Oftentimes, the societies in which these phenomena occur consider these a kind of calling, a destiny from birth, and they are therefore something that is allowed to exist because it is simply a matter of the gods deeming it worthy by its very existence. Note, though, that some degree of social marginality, and even scorn and lack of respect, can often accompany adopting these identities, which is often left out in modern queer spiritual accounts of such phenomena. (See Dr. Ron Long's Men, Homosexuality, and the Gods for more information on some of these subtleties.) In order for something to be truly "queer," it does have to be in some sense radically different from what is generally found or acceptable within society, and so these spiritual identities are truly queer, in that sense. Queerness ceases to exist when a society fully accepts and embraces a particular identity, and so in cases where a third or fourth gender exists in a society, it can be a situation in which "queerness" as such is a highly problematic term.

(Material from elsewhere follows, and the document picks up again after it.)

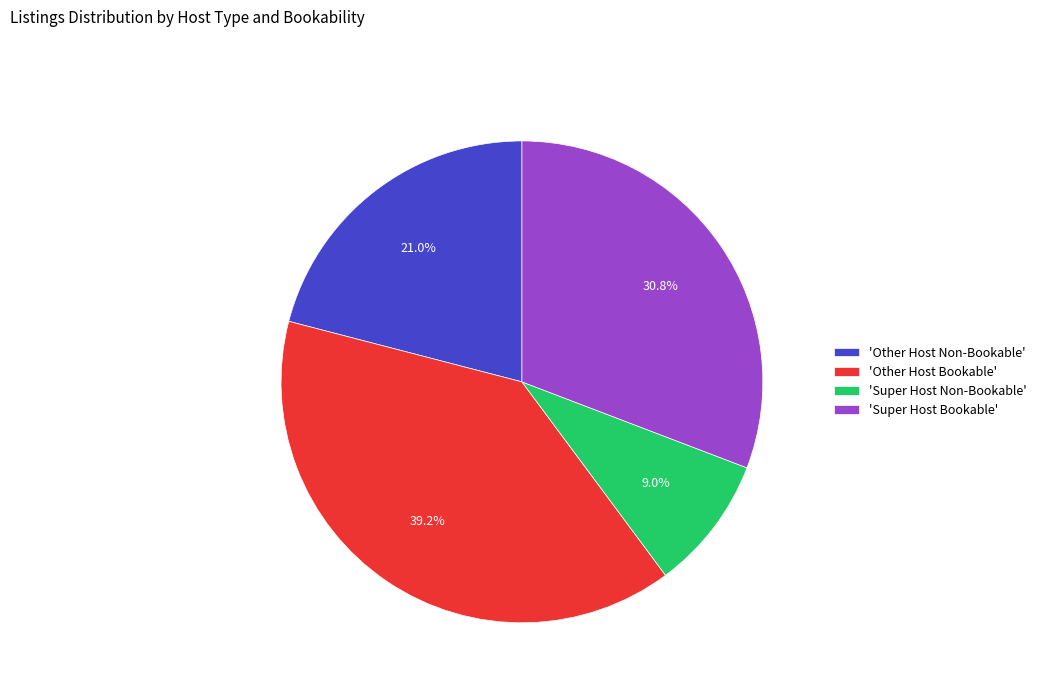

Is there any slice that represents more than half of the pie?

No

But, in the last two paragraphs, note the absence of something: namely, any indication of what the sexual orientation of the gender-variant spiritual practitioner happens to be. This is an extremely important factor to recognize. Many of the societies in which these identities occur also have a much wider range and a greater tolerance for a variety of possible sexual orientations, with little or no scorn given to whatever variation a person happens to have -- within certain boundaries, of course. Greece and Rome had very strict guidelines on the ideal and acceptable ages and relationships between people of the same sex engaging in sexual activity, and they were nowhere near as wide as they are often thought to be in the idealizing discourse of queer spirituality. Female homoeroticism, for example, was never as acceptable as male homoeroticism. (For more information on this in the ancient and late antique Mediterranean, see Bernadette J. Brooten, Love Between Women: Early Christian Responses to Female Homoeroticism, which argues that Paul's mention of lesbianism in Romans 1:26ff was not unprecedented in the wider Greek and Roman sexual discourse context.) This is often due to a high degree of misogyny present in the societies in question, which is an entirely other topic. Suffice it to say for now that yes, even societies that worship many goddesses can be misogynistic, and this is as true of Greeks and Romans as it is of the Irish and Welsh, and any number of other groups.